• **Text under study**
2021: Don’t wing it
“…[I]n turbulent times, the first task of management is to make sure of the institution’s capacity for survival, to make sure of its structural strength and soundness, of its capacity to survive a blow, to adapt to sudden change, and to avail itself of new opportunities.”
From Peter F. Drucker, Managing in Turbulent Times.
When management guru Peter Drucker wrote Managing in Turbulent Times in 1980, business was facing a set of different challenges. But, his call to action still resonates in 2021. We are again in a time where leadership counts, and when strategies and actions that anticipate change are required.
Last summer, many commentators spoke optimistically about how the corner on Covid-19 was turning. Then, Fall came and they weren’t. Now, with vaccines rolling out talk is again hopeful. But, what about those virus mutations? Nobody knows what lurks.
Throughout 2020, I wrote about what Comp&Ben leaders should do to manage through the turbulence. The start of the New Year is a good moment to take stock. Consider whether your firm is built to last.
People are the only true resource. As I wrote in June, they are the guarantors of business continuity. Neither the product nor the service makes or sells itself.
Innovation does not materialize out of thin air.
Businesses need people. They are the foundation. The foundation requires care. Management needs to foster an environment where people can be productive and achieve. People need to work in an environment where they do not fear the indiscriminate swing of the meat ax. This is not all, however.

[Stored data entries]
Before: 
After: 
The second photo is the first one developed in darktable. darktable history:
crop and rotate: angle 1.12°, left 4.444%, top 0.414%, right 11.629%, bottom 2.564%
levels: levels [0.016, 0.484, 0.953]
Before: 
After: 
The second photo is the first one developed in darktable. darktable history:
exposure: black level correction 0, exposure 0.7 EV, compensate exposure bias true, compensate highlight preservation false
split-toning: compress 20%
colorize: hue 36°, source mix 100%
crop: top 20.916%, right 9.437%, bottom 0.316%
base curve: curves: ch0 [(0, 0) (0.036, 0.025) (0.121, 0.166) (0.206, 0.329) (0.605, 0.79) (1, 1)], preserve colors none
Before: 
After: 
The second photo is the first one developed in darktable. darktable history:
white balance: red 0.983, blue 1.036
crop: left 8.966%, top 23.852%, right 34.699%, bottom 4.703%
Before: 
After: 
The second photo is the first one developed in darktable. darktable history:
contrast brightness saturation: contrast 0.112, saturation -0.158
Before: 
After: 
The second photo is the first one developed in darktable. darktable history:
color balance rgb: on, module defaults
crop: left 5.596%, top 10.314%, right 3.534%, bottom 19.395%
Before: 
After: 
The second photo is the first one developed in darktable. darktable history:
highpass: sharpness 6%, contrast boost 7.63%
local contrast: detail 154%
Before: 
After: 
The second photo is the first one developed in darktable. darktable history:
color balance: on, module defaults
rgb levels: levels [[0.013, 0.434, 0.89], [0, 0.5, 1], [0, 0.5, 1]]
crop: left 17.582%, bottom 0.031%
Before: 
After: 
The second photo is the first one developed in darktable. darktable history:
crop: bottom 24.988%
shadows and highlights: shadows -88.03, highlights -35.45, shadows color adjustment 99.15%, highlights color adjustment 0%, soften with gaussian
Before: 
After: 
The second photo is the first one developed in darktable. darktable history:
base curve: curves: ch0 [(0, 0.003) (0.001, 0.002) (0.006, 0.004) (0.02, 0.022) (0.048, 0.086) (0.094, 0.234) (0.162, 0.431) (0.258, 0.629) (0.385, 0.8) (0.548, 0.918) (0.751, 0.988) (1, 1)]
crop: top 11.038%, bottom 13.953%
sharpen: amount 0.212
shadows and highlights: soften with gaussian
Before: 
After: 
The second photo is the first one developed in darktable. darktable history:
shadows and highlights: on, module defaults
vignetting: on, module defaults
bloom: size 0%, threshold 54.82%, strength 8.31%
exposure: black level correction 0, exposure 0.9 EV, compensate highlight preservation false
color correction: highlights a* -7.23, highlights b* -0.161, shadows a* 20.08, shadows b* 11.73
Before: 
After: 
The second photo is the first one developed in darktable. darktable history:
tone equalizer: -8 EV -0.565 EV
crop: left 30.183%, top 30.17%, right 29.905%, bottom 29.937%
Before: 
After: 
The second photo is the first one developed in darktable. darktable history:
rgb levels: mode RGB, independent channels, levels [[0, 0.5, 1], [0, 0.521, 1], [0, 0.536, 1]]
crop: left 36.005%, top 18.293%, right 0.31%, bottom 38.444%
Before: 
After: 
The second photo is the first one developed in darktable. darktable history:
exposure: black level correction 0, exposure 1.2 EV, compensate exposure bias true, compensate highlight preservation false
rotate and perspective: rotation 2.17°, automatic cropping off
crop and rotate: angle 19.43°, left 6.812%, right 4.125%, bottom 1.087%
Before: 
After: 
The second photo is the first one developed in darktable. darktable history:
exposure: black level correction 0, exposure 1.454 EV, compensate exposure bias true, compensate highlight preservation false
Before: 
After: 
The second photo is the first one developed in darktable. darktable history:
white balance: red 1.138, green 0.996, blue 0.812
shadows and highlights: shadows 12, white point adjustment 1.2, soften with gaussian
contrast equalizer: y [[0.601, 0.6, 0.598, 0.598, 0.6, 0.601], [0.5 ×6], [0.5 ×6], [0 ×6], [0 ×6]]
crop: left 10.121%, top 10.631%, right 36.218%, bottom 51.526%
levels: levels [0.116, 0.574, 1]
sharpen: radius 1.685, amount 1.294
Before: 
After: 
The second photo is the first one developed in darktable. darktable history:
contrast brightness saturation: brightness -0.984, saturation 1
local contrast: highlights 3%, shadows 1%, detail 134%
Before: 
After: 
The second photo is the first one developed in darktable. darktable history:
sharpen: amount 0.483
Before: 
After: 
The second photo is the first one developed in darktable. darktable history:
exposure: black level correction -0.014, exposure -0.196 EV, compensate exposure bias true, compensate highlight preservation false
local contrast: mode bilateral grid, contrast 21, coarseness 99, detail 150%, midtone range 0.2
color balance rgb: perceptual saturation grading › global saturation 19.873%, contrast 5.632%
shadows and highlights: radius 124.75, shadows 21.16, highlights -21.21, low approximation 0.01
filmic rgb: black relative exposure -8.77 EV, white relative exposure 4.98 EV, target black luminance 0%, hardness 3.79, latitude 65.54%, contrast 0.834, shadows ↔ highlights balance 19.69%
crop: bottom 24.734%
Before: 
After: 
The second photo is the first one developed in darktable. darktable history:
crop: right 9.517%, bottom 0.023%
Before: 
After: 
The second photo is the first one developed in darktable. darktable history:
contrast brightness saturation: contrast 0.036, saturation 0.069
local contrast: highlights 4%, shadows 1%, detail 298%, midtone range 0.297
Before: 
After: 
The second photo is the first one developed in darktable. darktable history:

• **Requirement A**
According to the article on managing in turbulent times, in what year did Peter Drucker write Managing in Turbulent Times?
• **Requirement B**
Continue the article on managing in turbulent times from its final sentence.

• **Exercise result A**
1980

• **Exercise result B**
In April, I wrote about the importance of keeping employees financially and emotionally ‘in the game’. They need to feel and be engaged. If they are not, there will be cracks in the foundation. You do not want them to stop identifying with their employer, with the resulting risks that poses.
As you might imagine, a lot was written about resilience in 2020. In fact, more than one professional association and consultancy have dedicated conferences to this.
When I consider organizational resilience, I also think about people. However, my focus is more on what organizations do to invest in the right people to deliver the business agenda. In August, I argued against the practice of spreading pay around like peanut butter. This is especially true in turbulent times where funds are short.
I wrote that if you are indiscriminate with base pay increases, the economic impact to the firm does not stop there. Other expense items with a bearing on the company’s financial resilience will also swell. Beware of the multiplier effect: any increase in an employee’s base pay may also trigger increases in inventive or stock award opportunity, overtime pay, pension contributions, employment taxes, etc.
However, monies, when invested in the right places, can facilitate organizational resilience. My August article also considered how a company’s theory of its business tells you its direction, why it is taking a certain path, and how activities are to be aligned internally. When this is translated into strategic workforce planning, it tells you which parts of the organization will play the most critical roles in the longer term. The business strategy then adds detail, telling you what areas of the organization are critical in the lead up to the long-term.
Keeping an eye to the end-game is key.
You do not want to let turbulence knock you off track, though you will certainly need to recalibrate along the way.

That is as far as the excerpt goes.